(Stored records)
--------------------
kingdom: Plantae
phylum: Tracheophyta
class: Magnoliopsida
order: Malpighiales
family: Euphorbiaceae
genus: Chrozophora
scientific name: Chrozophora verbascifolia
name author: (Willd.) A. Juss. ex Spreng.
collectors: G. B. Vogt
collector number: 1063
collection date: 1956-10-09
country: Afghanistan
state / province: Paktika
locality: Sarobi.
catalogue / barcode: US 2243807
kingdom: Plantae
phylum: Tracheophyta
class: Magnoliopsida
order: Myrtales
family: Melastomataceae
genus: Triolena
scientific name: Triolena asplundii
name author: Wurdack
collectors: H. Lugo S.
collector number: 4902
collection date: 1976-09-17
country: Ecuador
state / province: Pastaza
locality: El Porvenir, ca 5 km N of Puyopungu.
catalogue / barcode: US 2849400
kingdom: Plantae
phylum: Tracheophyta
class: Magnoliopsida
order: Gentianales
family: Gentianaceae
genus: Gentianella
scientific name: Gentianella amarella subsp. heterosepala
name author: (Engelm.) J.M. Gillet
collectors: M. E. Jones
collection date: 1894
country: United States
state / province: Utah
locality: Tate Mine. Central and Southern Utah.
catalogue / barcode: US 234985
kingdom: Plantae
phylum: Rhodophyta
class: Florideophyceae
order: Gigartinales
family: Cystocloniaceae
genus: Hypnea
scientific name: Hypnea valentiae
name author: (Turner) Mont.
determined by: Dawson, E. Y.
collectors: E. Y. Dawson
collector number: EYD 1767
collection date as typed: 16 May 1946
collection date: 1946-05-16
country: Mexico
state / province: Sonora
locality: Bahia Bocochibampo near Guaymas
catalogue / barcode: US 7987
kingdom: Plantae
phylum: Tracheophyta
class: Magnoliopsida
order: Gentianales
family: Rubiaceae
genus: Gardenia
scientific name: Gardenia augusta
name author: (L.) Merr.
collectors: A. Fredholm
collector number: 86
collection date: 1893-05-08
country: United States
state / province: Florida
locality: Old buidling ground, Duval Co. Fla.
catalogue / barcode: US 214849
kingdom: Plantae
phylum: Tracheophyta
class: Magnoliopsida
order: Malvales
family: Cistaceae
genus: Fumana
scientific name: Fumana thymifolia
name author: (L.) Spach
--------------------
Aim of the task
From the records above, pull out every line that contains the string "catalogue", treating uppercase and lowercase as different, and copy those lines.

Response to this task
catalogue / barcode: US 2243807
catalogue / barcode: US 2849400
catalogue / barcode: US 234985
catalogue / barcode: US 7987
catalogue / barcode: US 214849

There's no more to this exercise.